Revelations about the extensive degree of China's computer espionage in Germany were published only hours before Ms Merkel boarded a plane for Beijing for a visit that was meant to be about climate change and the 2008 Olympic games.
Der Spiegel magazine disclosed that trojan spy software - disguised as PowerPoint or Word programs - developed by China's People's Liberation Army had been discovered in computer systems of the Chancellor's office and the German Economics, Foreign and Research and Development ministries.

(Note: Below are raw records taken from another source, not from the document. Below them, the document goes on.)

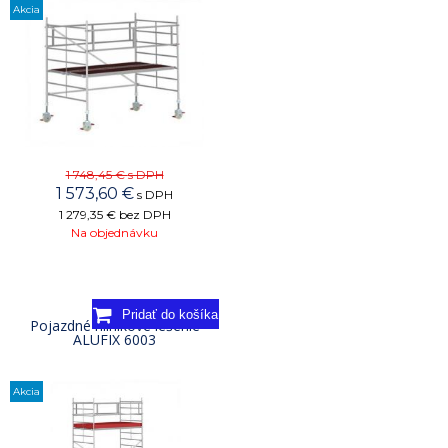
Akcia
1 748,45 €
s DPH
1 573,60
€
s DPH
1 279,35 €
bez DPH
Na objednávku
Pojazdné hliníkové lešenie
ALUFIX 6003
Akcia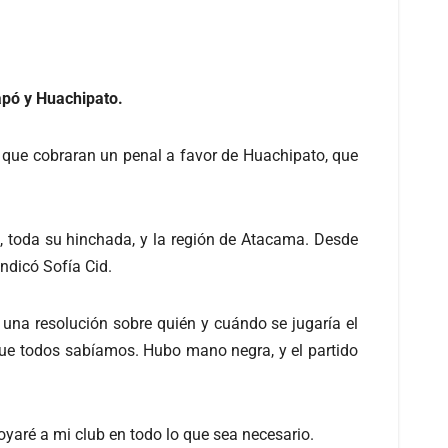
iapó y Huachipato.
 que cobraran un penal a favor de Huachipato, que
o, toda su hinchada, y la región de Atacama. Desde
ndicó Sofía Cid.
una resolución sobre quién y cuándo se jugaría el
 que todos sabíamos. Hubo mano negra, y el partido
oyaré a mi club en todo lo que sea necesario.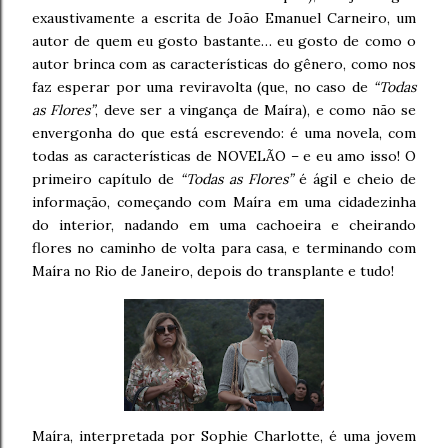
exaustivamente a escrita de João Emanuel Carneiro, um
autor de quem eu gosto bastante… eu gosto de como o
autor brinca com as características do gênero, como nos
faz esperar por uma reviravolta (que, no caso de
“Todas
as Flores”
, deve ser a vingança de Maíra), e como não se
envergonha do que está escrevendo: é uma novela, com
todas as características de NOVELÃO – e eu amo isso! O
primeiro capítulo de
“Todas as Flores”
é ágil e cheio de
informação, começando com Maíra em uma cidadezinha
do interior, nadando em uma cachoeira e cheirando
flores no caminho de volta para casa, e terminando com
Maíra no Rio de Janeiro, depois do transplante e tudo!
Maíra, interpretada por Sophie Charlotte, é uma jovem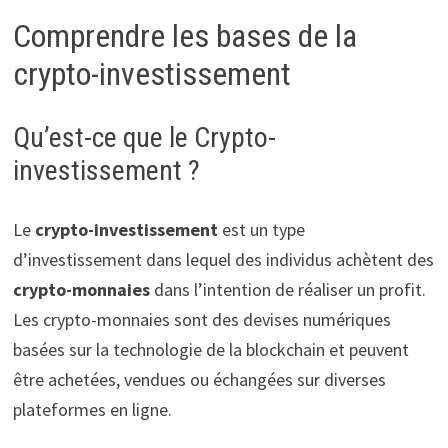
Comprendre les bases de la
crypto-investissement
Qu’est-ce que le Crypto-
investissement ?
Le
crypto-investissement
est un type
d’investissement dans lequel des individus achètent des
crypto-monnaies
dans l’intention de réaliser un profit.
Les crypto-monnaies sont des devises numériques
basées sur la technologie de la blockchain et peuvent
être achetées, vendues ou échangées sur diverses
plateformes en ligne.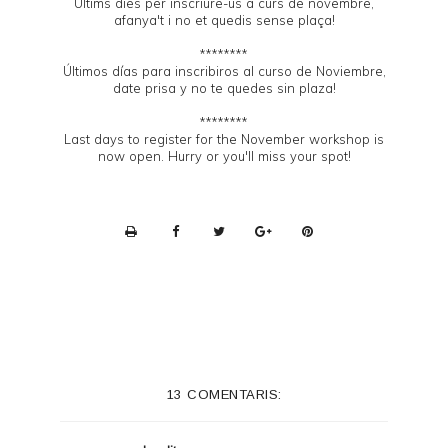
Últims dies per inscriure-us a curs de novembre,
afanya't i no et quedis sense plaça!
********
Últimos días para inscribiros al curso de Noviembre,
date prisa y no te quedes sin plaza!
********
Last days to register for the November workshop is
now open. Hurry or you'll miss your spot!
P
r
i
n
t
e
13 COMENTARIS:
r
F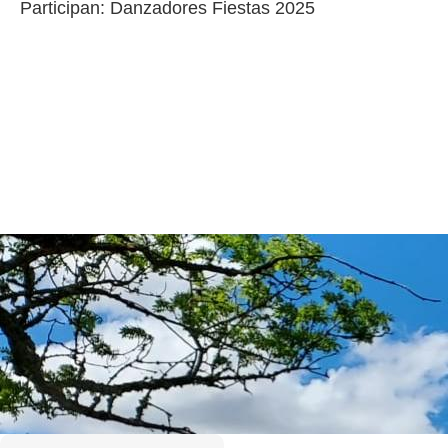
Participan: Danzadores Fiestas 2025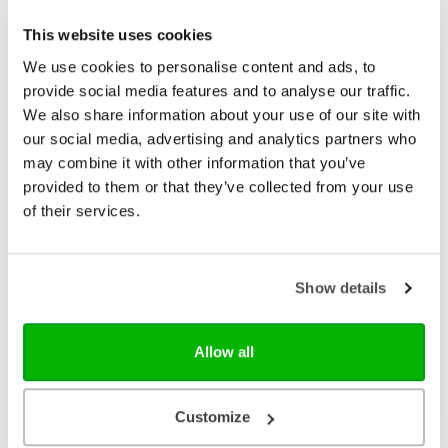
This website uses cookies
We use cookies to personalise content and ads, to
provide social media features and to analyse our traffic.
We also share information about your use of our site with
our social media, advertising and analytics partners who
may combine it with other information that you’ve
provided to them or that they’ve collected from your use
of their services.
Show details
Adveniat
Het geheim van het geluk is het geheim van
Allow all
de vreugde
Bestaat God of bestaat Hij niet? Bibliotheken zijn
volgeschreven over deze vraag. Aan het bijhouden
Customize
van discussies hierover op sociale media heb je aan
vierentwintig uur per dag niet genoeg. Iedereen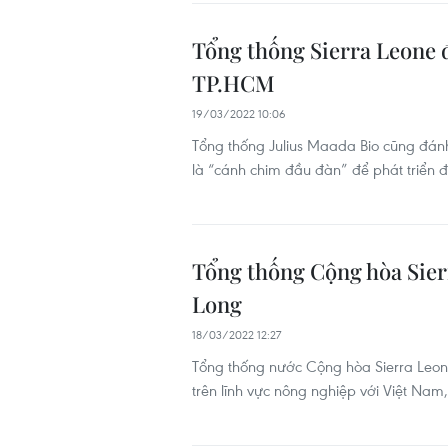
Tổng thống Sierra Leone 
TP.HCM
19/03/2022 10:06
Tổng thống Julius Maada Bio cũng đán
là “cánh chim đầu đàn” để phát triển đ
Tổng thống Cộng hòa Sier
Long
18/03/2022 12:27
Tổng thống nước Cộng hòa Sierra Leon
trên lĩnh vực nông nghiệp với Việt Nam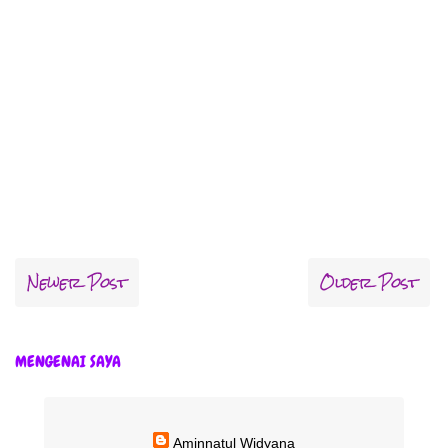
Newer Post
Older Post
MENGENAI SAYA
Aminnatul Widyana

Citing an investigation by German intelligence and the country's Federal Data Protection Office, it said Chinese computer hackers were using the programs mainly for wide-scale industrial espionage and revealed that computer spying forays against Germany were made almost daily from Lanzhou in north-west China, Canton and Beijing.
Ms Merkel refused to comment directly on the magazine's disclosures but gave a strong indication that computer espionage would be high on her Beijing agenda: "Germany is trying to ensure that its intellectual property is protected in its relations with China, I have asked that normal rules should apply," she told ZDF television.
A German Interior Ministry spokesman admitted that spying bugs had first been detected in government computer systems in May this year. He said the government immediately called in its data protection team, which had been able to prevent 160 gigabytes of material from disappearing. "No damage has been done." He insisted.
However, the spokesman refused to say where the trojans had originated. The Chinese embassy in Berlin said the reports about computer spying were " irresponsible speculation" and "completely unproven".
German computer experts dismissed the government's claims that "no damage" had resulted from the computer espionage. Der Spiegel quoted an unnamed senior German official who said that China had clearly been active before its spying programmes were discovered last May. " Nobody knows how much had been found out already," he said.
German politicians responded to the disclosures with dismay. Ruprecht Polenz, the conservative head of the government's foreign policy committee insisted: "This is no trifling offence, we cannot just sit back and ignore it, we need to be secure in the knowledge that this kind of thing does not reoccur."
Ralf Stegner, a senior member of Ms Merkel's Social Democrat coalition partners said: "If this information is genuine, the German government cannot accept this situation."